第55話

「ただいま」


 家に帰ると、お酒の匂いと共にクロエが出迎える。


「おかえり〜どこ行ってたのぉ〜」

 完全に酔っている。


「ちょっと雫さんとお酒を飲んできただけだよ」

「へぇー。そういえば、最近距離近いじゃん?まさか恋人?ねぇ、もしかして、恋仲になっちゃったわけ?」

「いや、違うけど……」


 ああ中々この人も酔うと厄介なキャラなんだと感じながらロイが答える。


「じゃあ、なんであんなに近いの?普通の距離じゃないんだけど?」

「え、まぁそれは、雫さんが可愛いからだろ」

「そんなこと言っとけば許されると思ってんじゃないわよ。あの子はロイくんのこと狙ってんだよ!」


 クロエは少し怒っているようだ。


「そんな事言われても、、、」


 ロイは困り果てている。


「だいたい、ロイくんはさ、もっと自覚をだね!」

「ごめん、もう寝かせてくれ」


 ロイはそう言って逃げるように自室に向かった。この二人は一年間屋根の下で一緒に暮らしてたのだ。いつの間にか敬語は解けていた。しかし、二人は男女の仲と言うよりも普通の姉弟のような関係になっていた。まだロイにとって、雫は大事な人ではあるし可愛い女性だと分かっているが恋愛対象としては見ていない。それは雫も同じであった。  

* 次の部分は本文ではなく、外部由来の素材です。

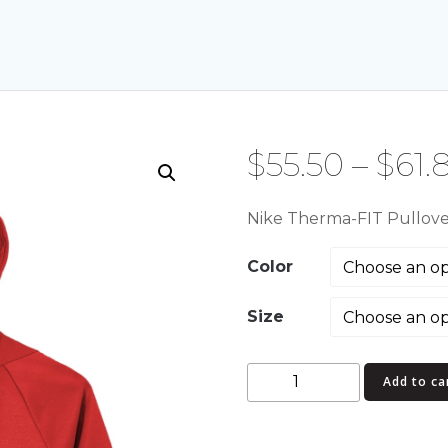
$
55.50
–
$
61.
Nike Therma-FIT Pullov
Color
Size
Nike
Add to ca
Therma-
FIT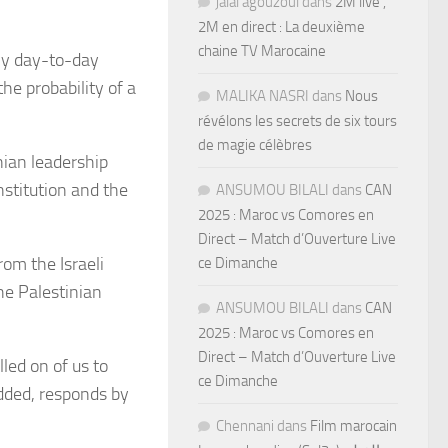
jalal agouzoul
dans
2M live ,
2M en direct : La deuxième
chaine TV Marocaine
ly day-to-day
he probability of a
MALIKA NASRI
dans
Nous
révélons les secrets de six tours
de magie célèbres
nian leadership
nstitution and the
ANSUMOU BILALI
dans
CAN
2025 : Maroc vs Comores en
Direct – Match d’Ouverture Live
om the Israeli
ce Dimanche
the Palestinian
ANSUMOU BILALI
dans
CAN
2025 : Maroc vs Comores en
Direct – Match d’Ouverture Live
led on of us to
ce Dimanche
added, responds by
Chennani
dans
Film marocain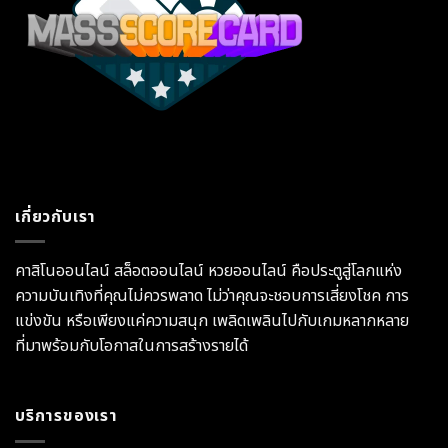
เกี่ยวกับเรา
คาสิโนออนไลน์ สล็อตออนไลน์ หวยออนไลน์ คือประตูสู่โลกแห่ง
ความบันเทิงที่คุณไม่ควรพลาด ไม่ว่าคุณจะชอบการเสี่ยงโชค การ
แข่งขัน หรือเพียงแค่ความสนุก เพลิดเพลินไปกับเกมหลากหลาย
ที่มาพร้อมกับโอกาสในการสร้างรายได้
บริการของเรา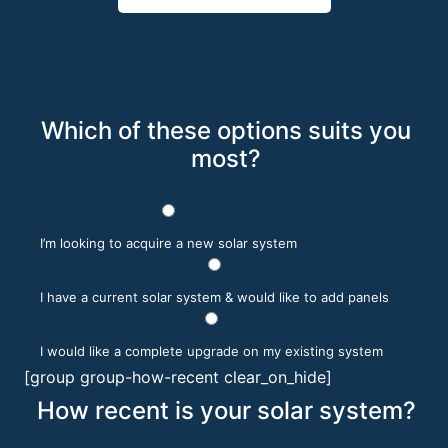
Which of these options suits you
most?
I’m looking to acquire a new solar system
I have a current solar system & would like to add panels
I would like a complete upgrade on my existing system
[group group-how-recent clear_on_hide]
How recent is your solar system?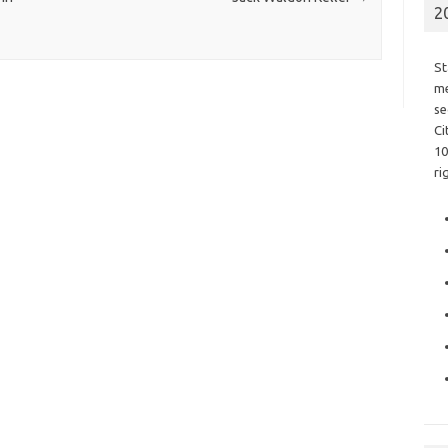
2
St
me
se
Ci
10
ri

 二階に上がったロイはvuにログインする。勿論訪れるのは「黒の輪」実家のような安心感。実情が現実と同じ無法地帯と知っているロイは心の拠り所としている場所だ。しかし、最近は研究に追われログイン時間が短くなってきていた。


 暖かいオレンジのライトが照らす雰囲気の良いバー。扉を開けるとカランコロンと心地の良いドアベルの音。


「ああ、ロイさんお帰りなさい」


 マスターが一拍置いて出迎えてくれる。ここは、とある電脳世界にある隠れた名店。マスターは寡黙な初老の男性。いつも笑顔を絶やさない素敵な紳士である。そして、彼の作る料理はどれも絶品であり、またお酒との相性は抜群である。お酒の種類も豊かで、ロイはこの店を非常に気に入っていた。カウンターに座ると何も言わず上手いウィスキーが提供される。最高だ。


「ロイっちーーー!」


 いきなり声をかけられ、ビクッとする。


「なんだ、エミリか」


 彼女は電脳世界で有名人である。バウンティハンターとして名を馳せており、顔は広く、ファンも多い。そして、彼女の二つ名は〈魔弾〉。銃を愛す女傑である。


「今日は奢るよーーー!好きなもの頼んで!」


 彼女はそう言うとメニュー表を渡される。そこには、高級そうな名前がズラリと並んでいた。ロイはとりあえず一番安いものを注文する。すると、すぐに目の前に出されるグラスに入った透明な液体。エミリは赤ワインを頼む。


 こうして日常は消費されていくのだ。